# [Work task]
Provide only the number of lines in the records where "bigcard" appears.

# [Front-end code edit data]
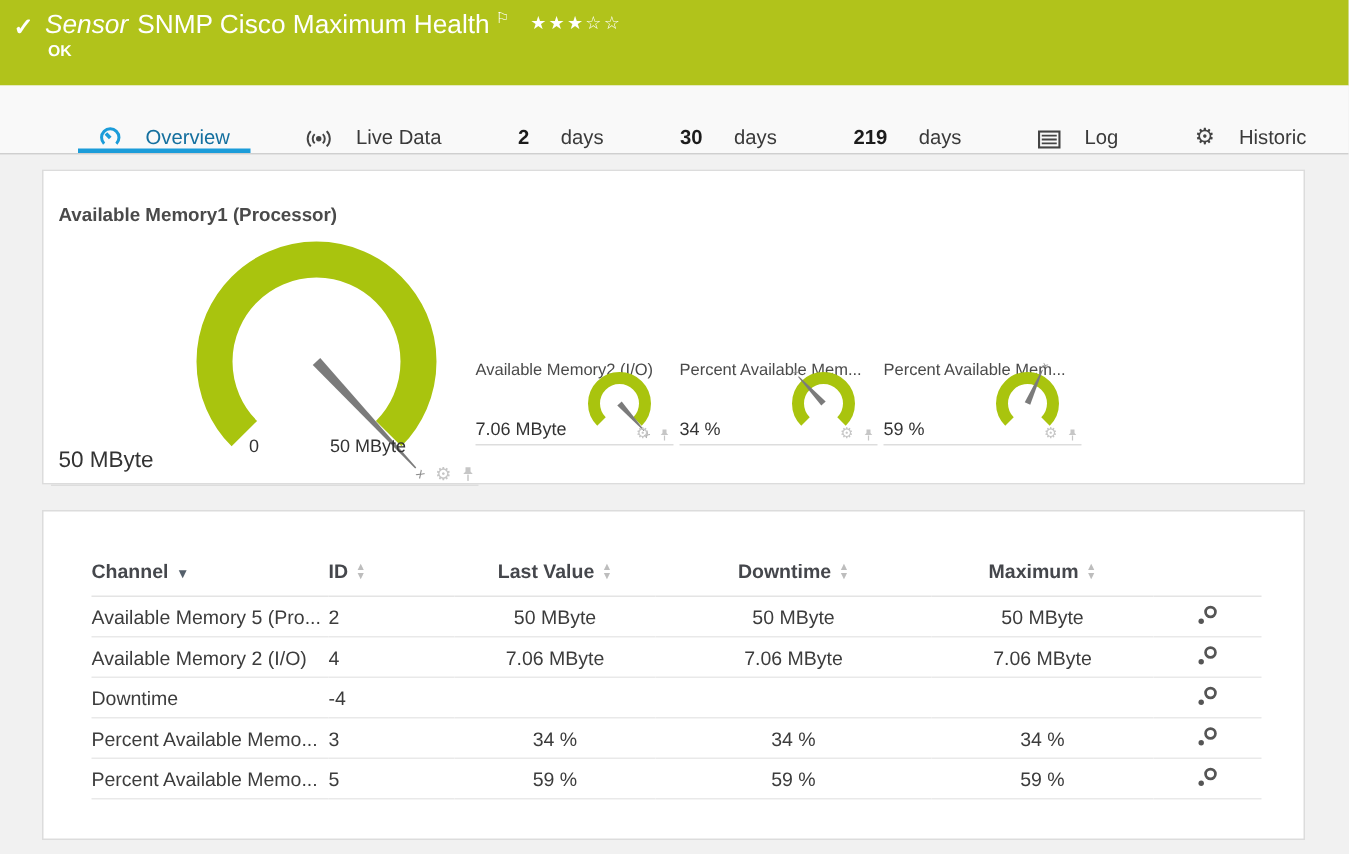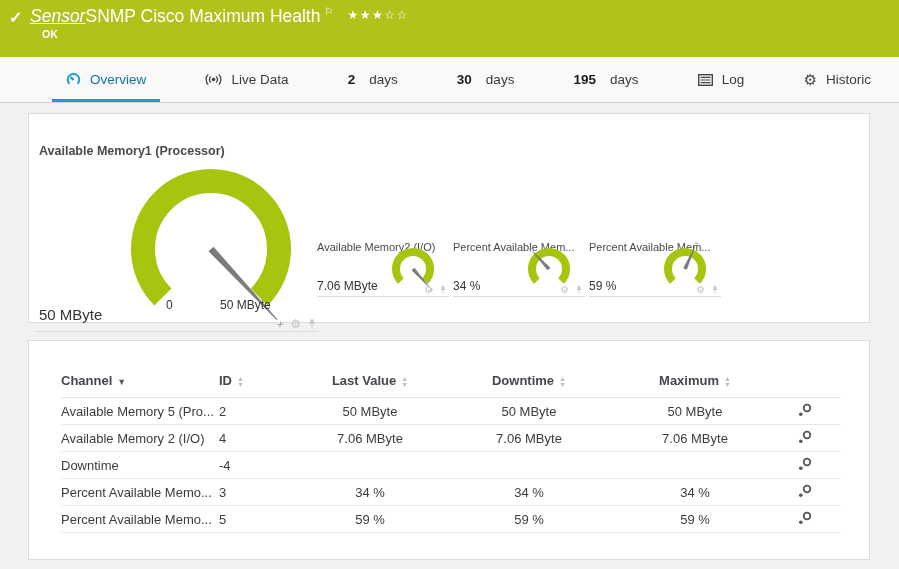--- a/index.html
+++ b/index.html
@@ -13,51 +13,51 @@
   }
   svg { overflow: visible; display: block; }
 
   
   .topbar {
     position: absolute; left:0; top:0; width:899px; height:57px;
     background: #b1c31b; color:#fff;
   }
   .topbar .check { position:absolute; left:9px; top:8px; font-size:16px; font-weight:bold; }
   .topbar .titleline { position:absolute; left:30px; top:6px; font-size:17.5px; white-space:nowrap; }
-  .topbar .typ { font-style: italic; margin-right:0;text-decoration:underline; }
+  .topbar .typ { font-style: italic; margin-right:6px; }
   .topbar .flag { font-size:10px; vertical-align: super; margin-left:4px; }
   .topbar .stars { font-size:12px; letter-spacing:1.5px; margin-left:14px; vertical-align:3px; }
-  .topbar .status { position:absolute; left:42px; top:28px; font-size:10.5px; font-weight:bold; }
+  .topbar .status { position:absolute; left:32px; top:28px; font-size:10.5px; font-weight:bold; }
 
   
   .tabbar {
     position:absolute; left:0; top:57px; width:899px; height:46px;
     background:#f9f9f9; border-bottom:1px solid #cfcfcf;
     display:flex; justify-content:space-between; align-items:stretch;
     padding:0 14px 0 52px;
   }
   .tab {
-    display:flex; align-items:center; gap:9px;
+    display:flex; align-items:flex-end; gap:16px;
     padding:3px 14px 0 14px; cursor:pointer;
     font-size:13.5px; color:#3a3a3a;
     border-bottom:3px solid transparent; white-space:nowrap;
   }
   .tab .num { font-weight:bold; color:#1c1c1c; margin-right:5px; }
   .tab.active { color:#15709f; border-bottom-color:#1b9cd9; }
   .tab.active svg { stroke:#1b9cd9; }
 
   
   .panel {
     position:absolute; background:#fff; border:1px solid #dcdcdc;
   }
   .panel-gauges { left:28px; top:113px; width:842px; height:210px; }
   .panel-table  { left:28px; top:340px; width:842px; height:220px; }
 
   
-  .bigcard { position:absolute; left:5px; top:24px; width:285px; height:194px; border-bottom:1px solid #ddd; }
+  .bigcard { position:absolute; left:5px; top:16px; width:285px; height:194px; border-bottom:1px solid #ddd; }
   .bigcard .gtitle { position:absolute; left:5px; top:6px; font-size:12.5px; color:#4a4a4a; font-weight:bold; white-space:nowrap; }
   .bigcard .gsvg { position:absolute; left:82px; top:16px; }
   .scale0   { position:absolute; left:132px; top:160px; font-size:12px; color:#333; }
   .scalemax { position:absolute; left:186px; top:160px; font-size:12px; color:#333; }
   .bigval   { position:absolute; left:5px; top:168px; font-size:15px; color:#333; }
   .gfoot { position:absolute; right:2px; bottom:1px; display:flex; gap:6px; align-items:center; color:#c6c6c6; }
   .gfoot .gear { font-size:12px; line-height:1; cursor:pointer; }
 
   
   .smallcard { position:absolute; top:125px; width:132px; height:58px; border-bottom:1px solid #ddd; }
@@ -114,21 +114,21 @@
   </div>
   <div class="tab">
     <span class="num">2</span>
     <span>days</span>
   </div>
   <div class="tab">
     <span class="num">30</span>
     <span>days</span>
   </div>
   <div class="tab">
-    <span class="num">195</span>
+    <span class="num">219</span>
     <span>days</span>
   </div>
   <div class="tab">
     <svg width="15" height="12" viewBox="0 0 15 12">
       <rect x="0.7" y="0.7" width="13.6" height="10.6" fill="none" stroke="#444" stroke-width="1.4"></rect>
       <path d="M2.5 3.4 H12.5 M2.5 6 H12.5 M2.5 8.6 H12.5" stroke="#444" stroke-width="1.2"></path>
     </svg>
     <span>Log</span>
   </div>
   <div class="tab">

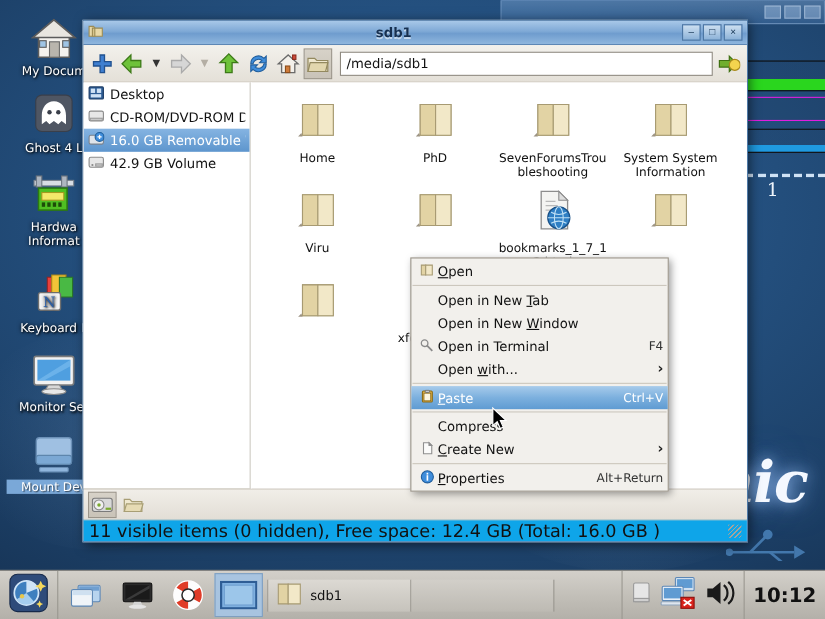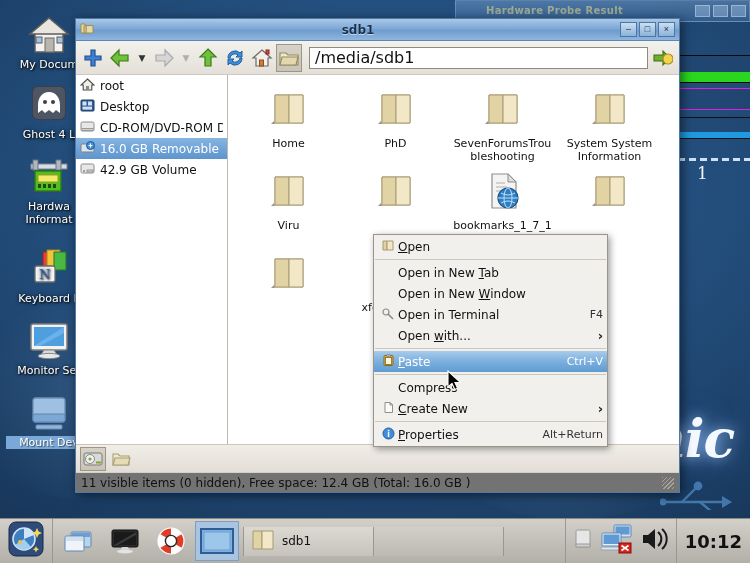--- a/index.html
+++ b/index.html
@@ -117,21 +117,21 @@
   }
   .tb-btn.pressed {
     border: 1px solid #9b958a;
     background: linear-gradient(180deg,#d7d2c8,#c9c3b8);
   }
   .tb-arrow { width: 16px; height: 28px; display:flex; align-items:center; justify-content:center;
               font-size: 9px; color: #333; cursor: pointer; }
   .tb-arrow.dim { color: #b4aea4; }
   .path-input {
     flex: 1; height: 22px; margin-left: 6px; padding: 0 5px;
-    border: 1px solid #8f8a80; background: #fff; font-size: 16px;
+    border: 1px solid #8f8a80; background: #fff; font-size: 12px;
     color: #111; font-family: "DejaVu Sans", sans-serif;
   }
   .go-btn { width: 26px; height: 28px; display:flex; align-items:center; justify-content:center; cursor:pointer; }
 
   .body-area { flex: 1; display: flex; min-height: 0; background: #ece9e3; }
   .sidebar {
     width: 152px; flex: 0 0 152px; background: #ffffff;
     border-right: 1px solid #bdb8ae; overflow: hidden;
   }
   .sb-item {
@@ -157,22 +157,22 @@
   .statusstrip {
     flex: 0 0 28px; display: flex; align-items: center;
     background: linear-gradient(180deg,#f1eee8,#e2ded6);
     border-top: 1px solid #cbc5bb; padding: 0 4px; gap: 2px;
   }
   .ss-btn { width: 26px; height: 24px; display:flex; align-items:center; justify-content:center; cursor:pointer; border:1px solid transparent;}
   .ss-btn.pressed { border:1px solid #9b958a; background: linear-gradient(180deg,#d7d2c8,#c9c3b8); }
   .ss-gap { flex: 1; }
   .statusbar {
     flex: 0 0 20px; display: flex; align-items: center;
-    font-size: 12px; color: #111; padding: 0 5px;
-    background: #737373; border-top: 1px solid #d6d1c7;
+    font-size: 16px; color: #111; padding: 0 5px;
+    background: #0ea5e9; border-top: 1px solid #d6d1c7;
   }
   .grip { margin-left:auto; width: 12px; height: 12px;
           background: repeating-linear-gradient(135deg,#a9a49a 0 1px,transparent 1px 3px); }
 
   
   .ctxmenu {
     position: absolute; left: 373px; top: 234px; width: 235px;
     background: #f2f0ec; border: 1px solid #9a948a;
     box-shadow: 2px 2px 7px rgba(0,0,0,.4); z-index: 50;
     padding: 1px 0;
@@ -231,21 +231,20 @@
       <line x1="22" y1="22" x2="36" y2="8"></line>
         <circle cx="38" cy="6" r="3.2" fill="#5b9bd8"></circle>
       <line x1="40" y1="22" x2="52" y2="32"></line>
       <path d="M62 16 l10 6 l-10 6 z" fill="#5b9bd8" stroke="none"></path>
       <circle cx="3" cy="22" r="3.4" fill="#5b9bd8" stroke="none"></circle>
     </g>
   </svg>
 </div>
 
 <div class="ghost-win">
-  <div class="gt">Hardware Probe Result</div>
   <div class="ghost-btns">
     <i></i>
     <i></i>
     <i></i>
   </div>
 </div>
 
 <div class="bar bar-green"></div>
 <div class="bar bar-magenta"></div>
 <div class="bar bar-blue"></div>
@@ -403,29 +402,20 @@
       </svg>
     </div>
   </div>
 
   <div class="body-area">
 
     <div class="sidebar">
       <div class="sb-item">
         <span>
           <svg width="15" height="15" viewBox="0 0 15 15">
-              <path d="M7.5 2 L14 8 h-2.2 v5 H3.2 V8 H1z" fill="#f1eee8" stroke="#4a4a4a" stroke-width="1.1"></path>
-              <rect x="6" y="9" width="3" height="4" fill="#8a8a8a"></rect>
-            </svg>
-        </span>
-        <span class="sb-lbl">root</span>
-      </div>
-      <div class="sb-item">
-        <span>
-          <svg width="15" height="15" viewBox="0 0 15 15">
               <rect x="1" y="2" width="13" height="11" rx="1" fill="#2e5d95" stroke="#1b3c66"></rect>
               <rect x="2.5" y="3.5" width="4" height="4" fill="#cfe2f5"></rect>
               <rect x="8" y="3.5" width="4" height="4" fill="#cfe2f5"></rect>
               <rect x="2.5" y="8.6" width="9.5" height="3" fill="#cfe2f5"></rect>
             </svg>
         </span>
         <span class="sb-lbl">Desktop</span>
       </div>
       <div class="sb-item">
         <span>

# [Solution to this problem]
4